▸ REQUIREMENT: Please repeat the records exactly, keeping the pictures out.

Pictured people or hands with joints

┌──

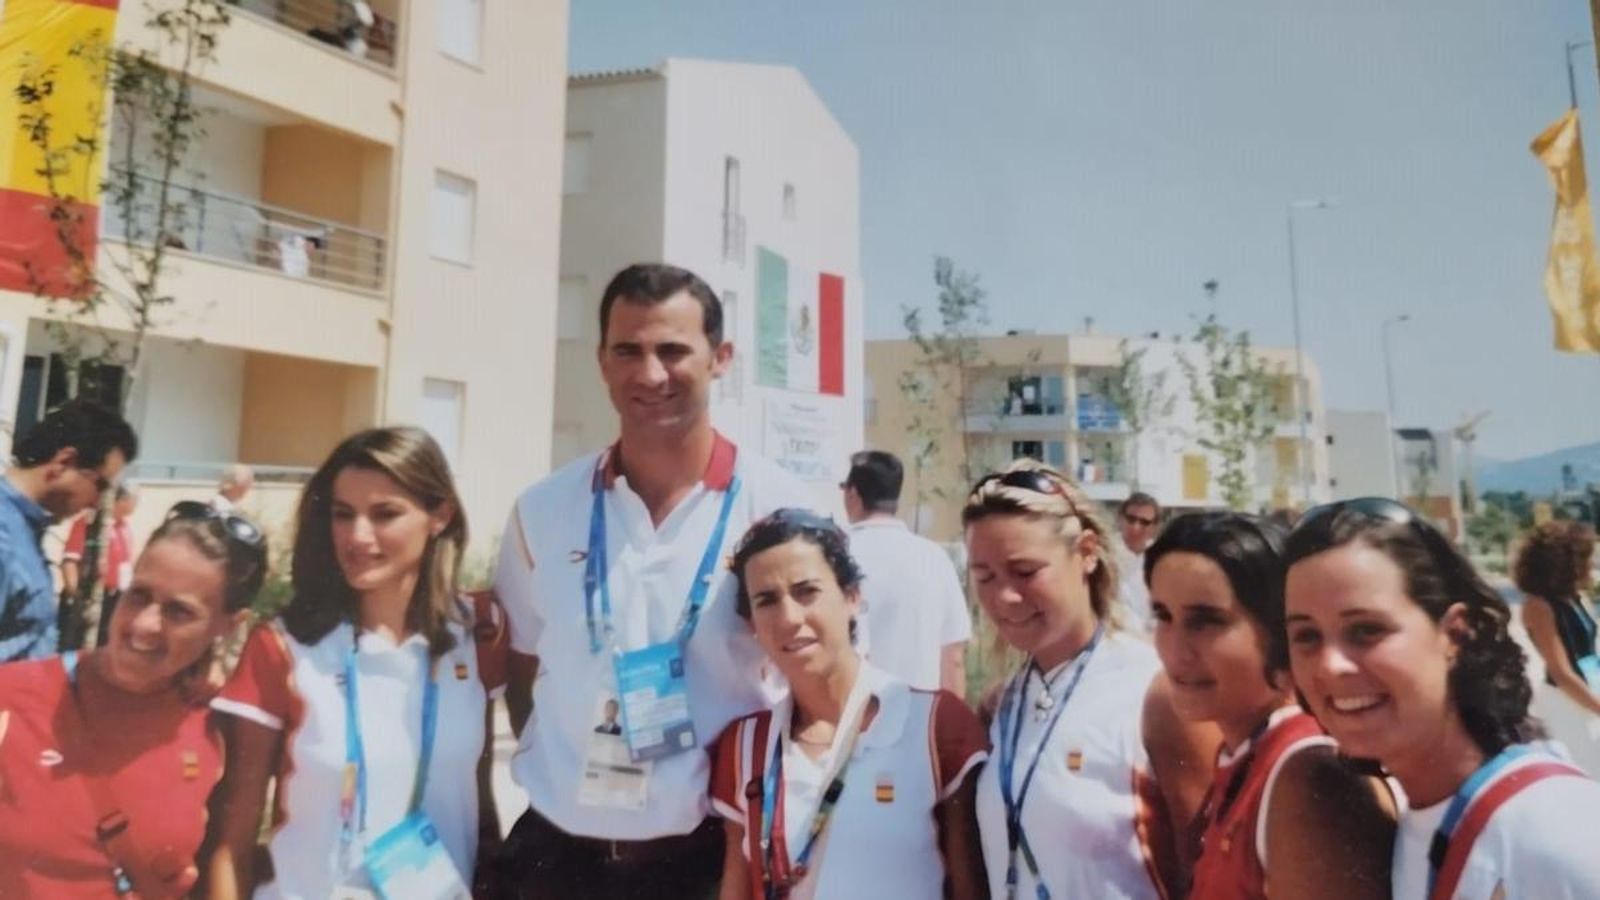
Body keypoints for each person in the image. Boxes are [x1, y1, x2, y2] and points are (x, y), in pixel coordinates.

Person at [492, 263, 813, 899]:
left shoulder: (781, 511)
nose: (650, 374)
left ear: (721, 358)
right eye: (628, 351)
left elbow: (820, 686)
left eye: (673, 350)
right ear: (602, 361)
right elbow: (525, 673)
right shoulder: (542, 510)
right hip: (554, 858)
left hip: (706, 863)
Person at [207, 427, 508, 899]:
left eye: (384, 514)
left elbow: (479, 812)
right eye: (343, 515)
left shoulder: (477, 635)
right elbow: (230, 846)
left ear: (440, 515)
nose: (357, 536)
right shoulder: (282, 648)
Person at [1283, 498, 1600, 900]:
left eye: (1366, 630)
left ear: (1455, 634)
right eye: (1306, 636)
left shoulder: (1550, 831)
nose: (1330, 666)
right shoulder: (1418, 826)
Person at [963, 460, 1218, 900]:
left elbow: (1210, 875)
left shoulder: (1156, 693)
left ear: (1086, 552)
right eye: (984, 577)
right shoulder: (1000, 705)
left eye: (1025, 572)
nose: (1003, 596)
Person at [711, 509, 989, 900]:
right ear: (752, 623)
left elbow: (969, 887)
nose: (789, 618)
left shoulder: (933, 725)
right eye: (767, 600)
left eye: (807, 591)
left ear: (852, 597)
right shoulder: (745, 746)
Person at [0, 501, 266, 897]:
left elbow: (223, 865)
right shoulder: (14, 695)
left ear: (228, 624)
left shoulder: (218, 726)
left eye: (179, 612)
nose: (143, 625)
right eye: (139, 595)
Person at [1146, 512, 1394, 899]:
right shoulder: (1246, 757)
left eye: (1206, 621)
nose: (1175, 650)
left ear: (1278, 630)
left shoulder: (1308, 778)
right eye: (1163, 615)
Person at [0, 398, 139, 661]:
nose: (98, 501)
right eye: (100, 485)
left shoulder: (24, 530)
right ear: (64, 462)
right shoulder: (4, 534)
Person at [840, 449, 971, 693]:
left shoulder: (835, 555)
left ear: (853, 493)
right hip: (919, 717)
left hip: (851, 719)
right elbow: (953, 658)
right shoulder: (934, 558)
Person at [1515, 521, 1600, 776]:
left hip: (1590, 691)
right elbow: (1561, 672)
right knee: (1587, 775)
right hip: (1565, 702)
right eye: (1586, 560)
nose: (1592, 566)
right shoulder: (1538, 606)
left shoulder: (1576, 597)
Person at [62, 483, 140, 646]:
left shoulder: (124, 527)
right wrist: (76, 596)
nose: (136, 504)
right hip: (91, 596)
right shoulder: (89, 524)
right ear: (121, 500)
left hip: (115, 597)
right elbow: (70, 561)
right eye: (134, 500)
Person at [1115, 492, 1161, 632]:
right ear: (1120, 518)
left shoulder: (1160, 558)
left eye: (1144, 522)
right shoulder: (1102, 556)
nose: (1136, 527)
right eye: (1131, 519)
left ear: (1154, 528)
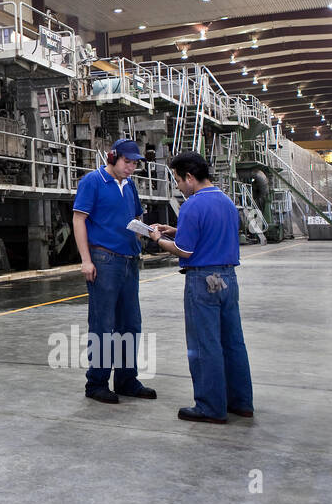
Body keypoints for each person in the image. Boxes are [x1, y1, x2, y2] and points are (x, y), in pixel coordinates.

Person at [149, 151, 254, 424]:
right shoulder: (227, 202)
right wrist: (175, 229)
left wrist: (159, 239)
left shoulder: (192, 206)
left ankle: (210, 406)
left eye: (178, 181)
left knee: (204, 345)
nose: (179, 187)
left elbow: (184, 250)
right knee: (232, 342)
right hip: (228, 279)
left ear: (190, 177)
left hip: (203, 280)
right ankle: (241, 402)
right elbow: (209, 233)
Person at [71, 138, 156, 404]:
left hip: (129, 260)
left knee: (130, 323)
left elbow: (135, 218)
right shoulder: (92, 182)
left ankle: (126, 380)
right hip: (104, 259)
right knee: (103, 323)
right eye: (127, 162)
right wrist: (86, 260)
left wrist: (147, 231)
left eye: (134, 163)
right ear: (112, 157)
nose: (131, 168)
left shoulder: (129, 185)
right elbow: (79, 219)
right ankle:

└──

▸ ANSWER SPACE:
Body keypoints for each person in the image. Boxes are [x1, y1, x2, y2] and points are (x, y), in pixel coordinates.

Person at [492, 263, 813, 899]:
left shoulder: (781, 511)
nose: (650, 374)
left ear: (721, 358)
right eye: (628, 351)
left elbow: (820, 686)
left eye: (673, 350)
right ear: (602, 361)
right elbow: (525, 673)
right shoulder: (542, 510)
right hip: (554, 858)
left hip: (706, 863)
Person at [207, 427, 508, 899]:
left eye: (384, 514)
left elbow: (479, 812)
right eye: (343, 515)
left shoulder: (477, 635)
right elbow: (230, 846)
left ear: (440, 515)
nose: (357, 536)
right shoulder: (282, 648)
Person at [1283, 498, 1600, 900]:
left eye: (1366, 630)
left ear: (1455, 634)
right eye: (1306, 636)
left shoulder: (1550, 831)
nose: (1330, 666)
right shoulder: (1418, 826)
Person at [963, 460, 1218, 900]:
left elbow: (1210, 875)
left shoulder: (1156, 693)
left ear: (1086, 552)
right eye: (984, 577)
right shoulder: (1000, 705)
left eye: (1025, 572)
nose: (1003, 596)
Person at [711, 509, 989, 900]:
right ear: (752, 623)
left elbow: (969, 887)
nose: (789, 618)
left shoulder: (933, 725)
right eye: (767, 600)
left eye: (807, 591)
left ear: (852, 597)
right shoulder: (745, 746)
Person at [0, 501, 266, 897]:
left elbow: (223, 865)
right shoulder: (14, 695)
left ear: (228, 624)
left shoulder: (218, 726)
left eye: (179, 612)
nose: (143, 625)
right eye: (139, 595)
Person at [1146, 512, 1394, 899]:
right shoulder: (1246, 757)
left eye: (1206, 621)
nose: (1175, 650)
left ear: (1278, 630)
left shoulder: (1308, 778)
right eye: (1163, 615)
Person at [0, 398, 139, 661]:
nose: (98, 501)
right eye: (100, 485)
left shoulder: (24, 530)
right ear: (64, 462)
right shoulder: (4, 534)
Person at [840, 449, 971, 693]:
left shoulder: (835, 555)
left ear: (853, 493)
right hip: (919, 717)
left hip: (851, 719)
right elbow: (953, 658)
right shoulder: (934, 558)
Person at [1515, 521, 1600, 776]:
left hip: (1590, 691)
right elbow: (1561, 672)
right knee: (1587, 775)
right hip: (1565, 702)
right eye: (1586, 560)
nose: (1592, 566)
right shoulder: (1538, 606)
left shoulder: (1576, 597)
Person at [62, 483, 140, 646]:
left shoulder: (124, 527)
right wrist: (76, 596)
nose: (136, 504)
right hip: (91, 596)
right shoulder: (89, 524)
right ear: (121, 500)
left hip: (115, 597)
right elbow: (70, 561)
right eye: (134, 500)
Person at [1115, 492, 1161, 632]:
right ear: (1120, 518)
left shoulder: (1160, 558)
left eye: (1144, 522)
right shoulder: (1102, 556)
nose: (1136, 527)
right eye: (1131, 519)
left ear: (1154, 528)
Body keypoints for each person in the image. Boxes are [x1, y1, x2, y2] and points are (x, y), in pixel coordinates.

Person at [149, 151, 254, 424]:
right shoulder: (227, 202)
right wrist: (175, 229)
left wrist: (159, 239)
left shoulder: (192, 206)
left ankle: (210, 406)
left eye: (178, 181)
left knee: (204, 345)
nose: (179, 187)
left elbow: (184, 250)
right knee: (232, 342)
right hip: (228, 279)
left ear: (190, 177)
left hip: (203, 280)
right ankle: (241, 402)
right elbow: (209, 233)
Person at [71, 138, 156, 404]:
left hip: (129, 260)
left knee: (130, 323)
left elbow: (135, 218)
right shoulder: (92, 182)
left ankle: (126, 380)
right hip: (104, 259)
right knee: (103, 323)
right eye: (127, 162)
right wrist: (86, 260)
left wrist: (147, 231)
left eye: (134, 163)
right ear: (112, 157)
nose: (131, 168)
left shoulder: (129, 185)
right elbow: (79, 219)
right ankle:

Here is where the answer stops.